The Tigers return three of their four leading tacklers with senior linebacker Micah Baskerville (83 tackles, 2 sacks, 3 PBUs), senior safety Jay Ward (71 tackles, 2 interceptions, 4 PBUs) and junior defensive end B.J. Ojulari (55 tackles, 11.5 tackles for loss, 9 QB hurries, 7 sacks).
“He has to keep improving and he will,” House said of Baskerville. “I told them not to ready too much into who’s running out there with the first group and who runs out there with the second group right now. Don’t look at where you are in the line. The reality is where you line up against Florida State because we’re going to need more than 11 of you, I can promise you.”
LSU allowed 26.6 points, 377.5 total yards with 236 of those through the air in 2021 season that ended 6-7 with a loss (42-20) to Kansas State in the Texas Bowl.
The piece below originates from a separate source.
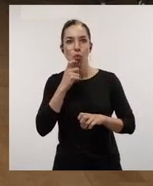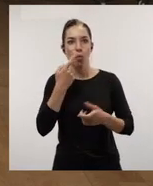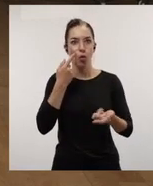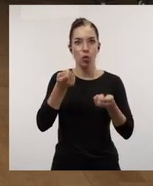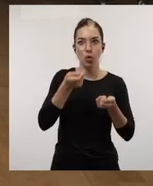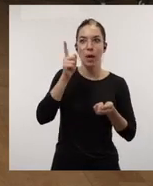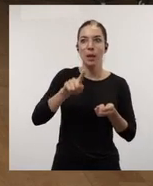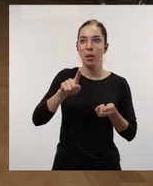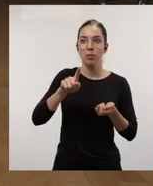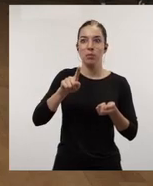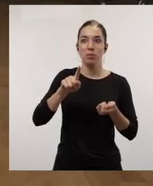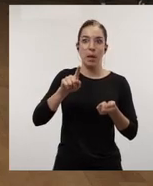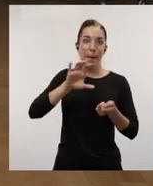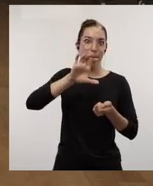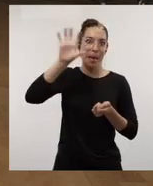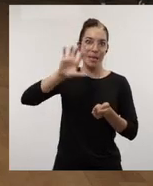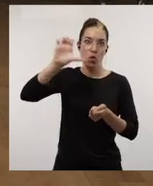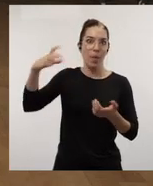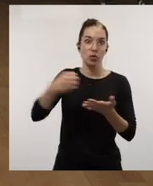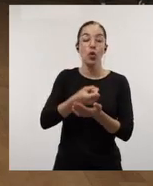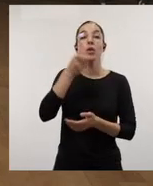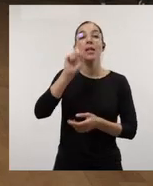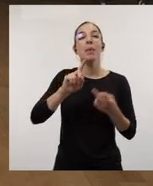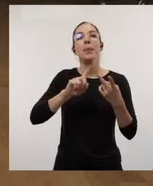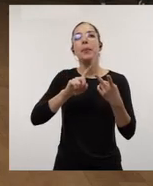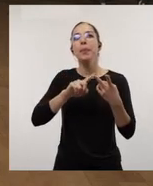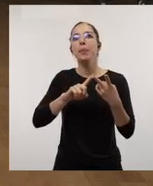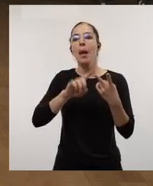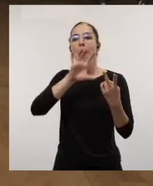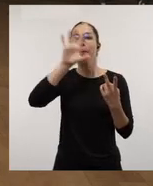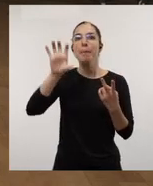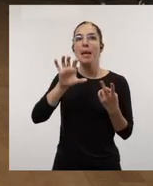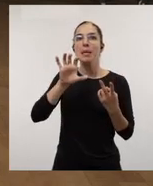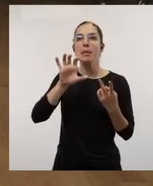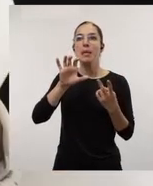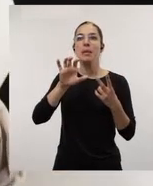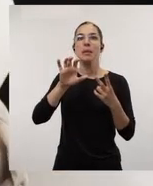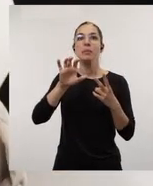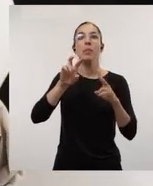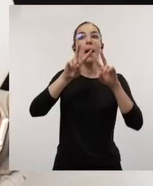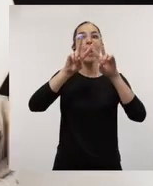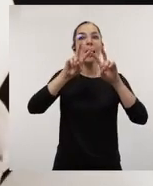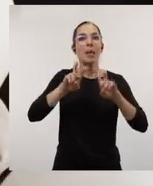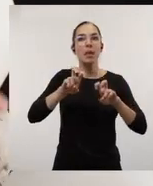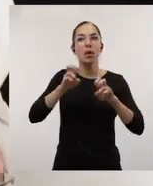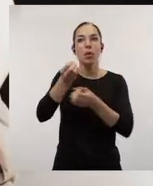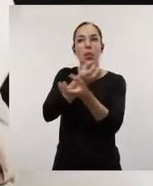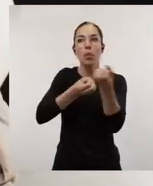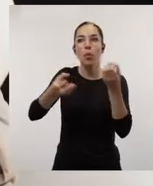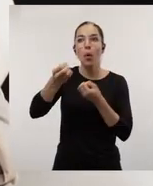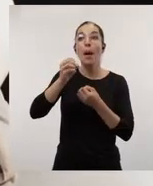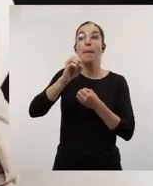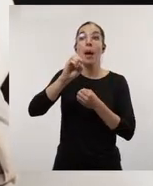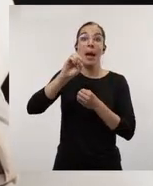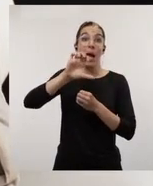y la innovación en todos los países de Europa e incluso cómo estos países tienen que relacionar su investigación con otros países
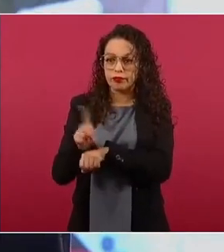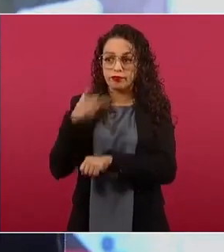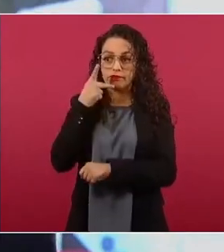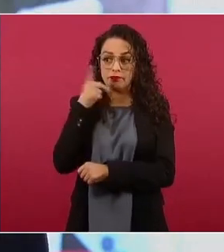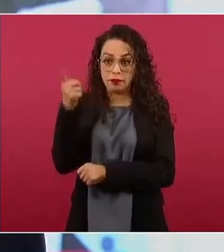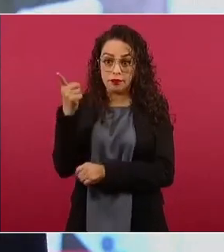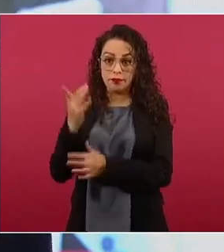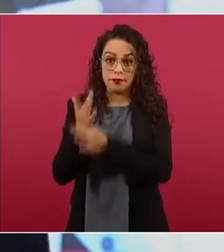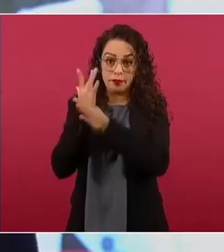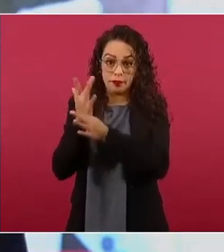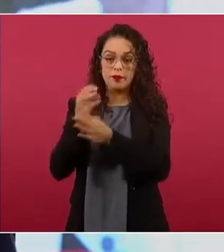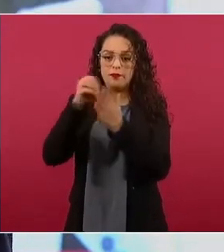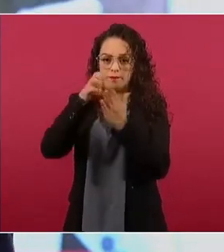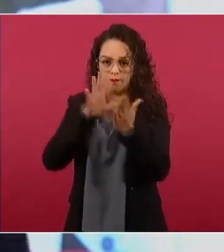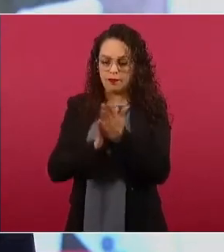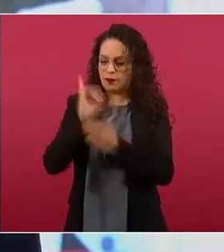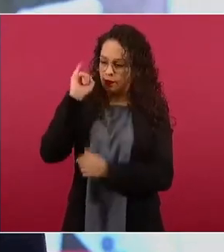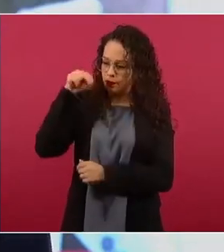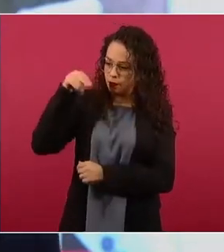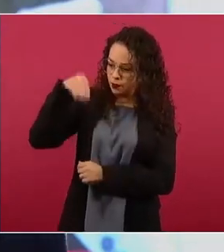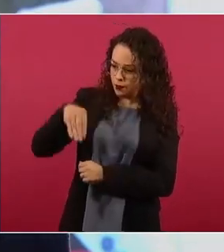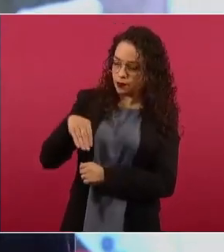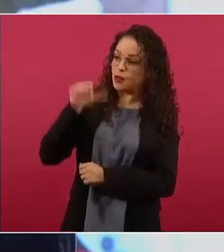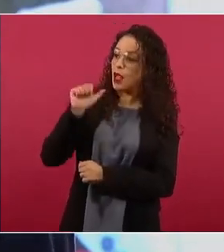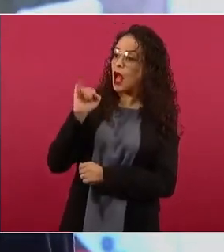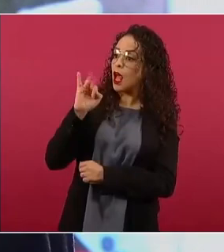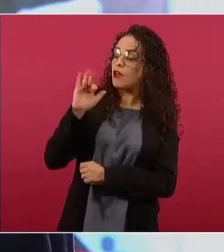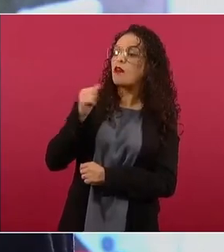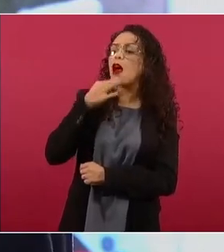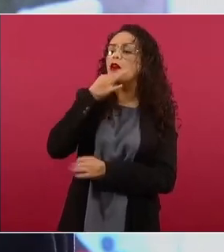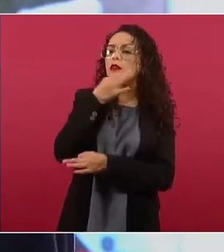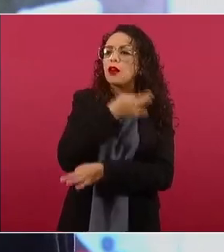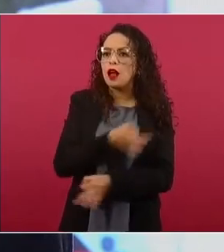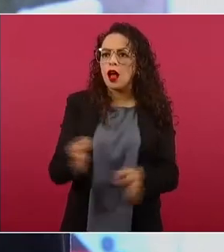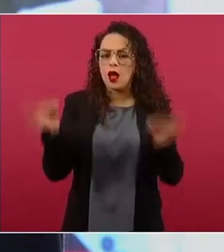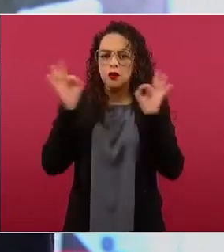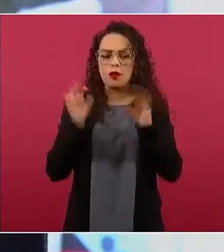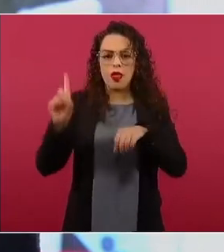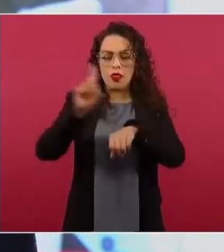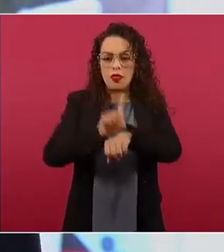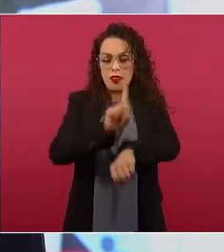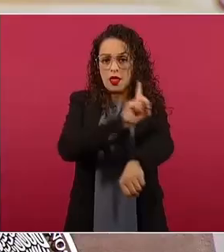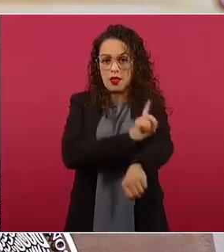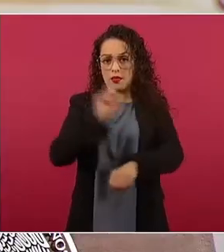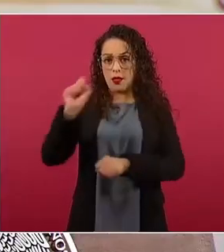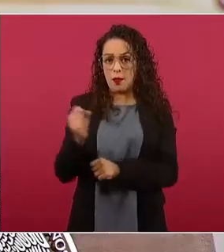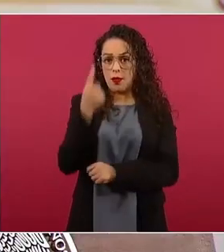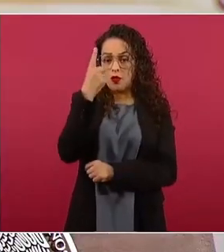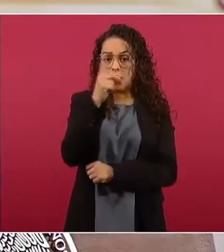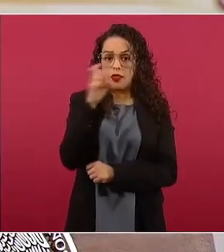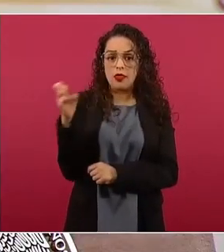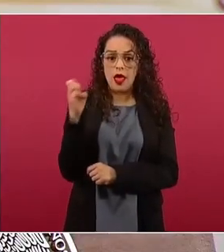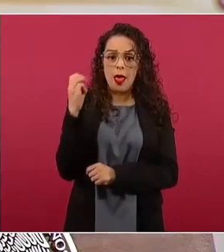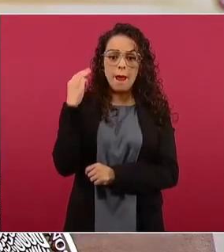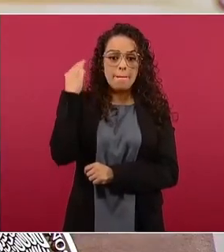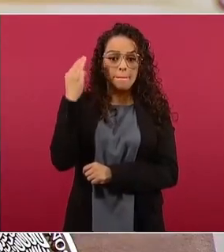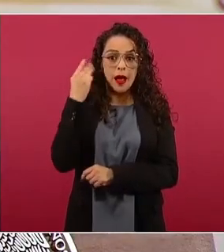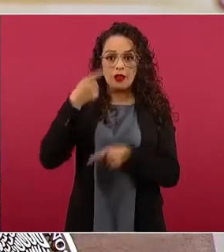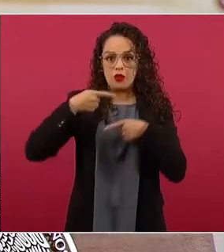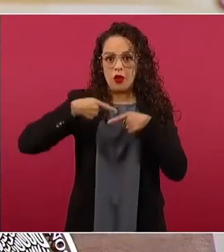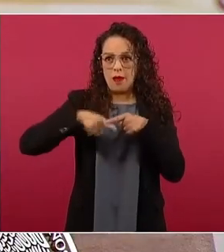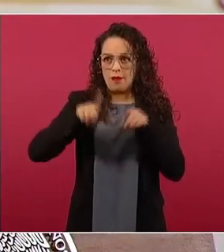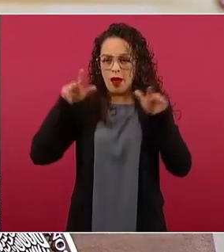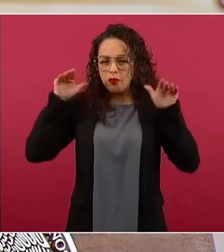Migración. Asimismo, el AIFA informó que desde el día 21 de marzo pasado que entró en operaciones,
“You better be able to run on defense,” House said. “You better be able to play with positive energy. You better be able to focus when you’re tired.”
LSU’s tried to speed up the process of improving its team and through the NCAA transfer portal hit on several key areas to revamp its defense.
The Tigers, who were depleted in the secondary, added SEC signees Greg Brooks Jr. and Joe Foucha of Arkansas and both have enjoyed impactful moments during the spring along with Mekhi Garner of UL-Lafayette. Jarrick Bernard-Converse of Oklahoma State suffered a foot injury and has missed the majority of spring but is someone who figures into the team’s plans this fall along with recent cornerback signee Sevyen Banks of Ohio State.
“In spring ball we’re trying to install concepts,” House said. “We’re not trying to put our whole defense in. We’re trying to get good at certain things. We’ve got a lot to clean up.”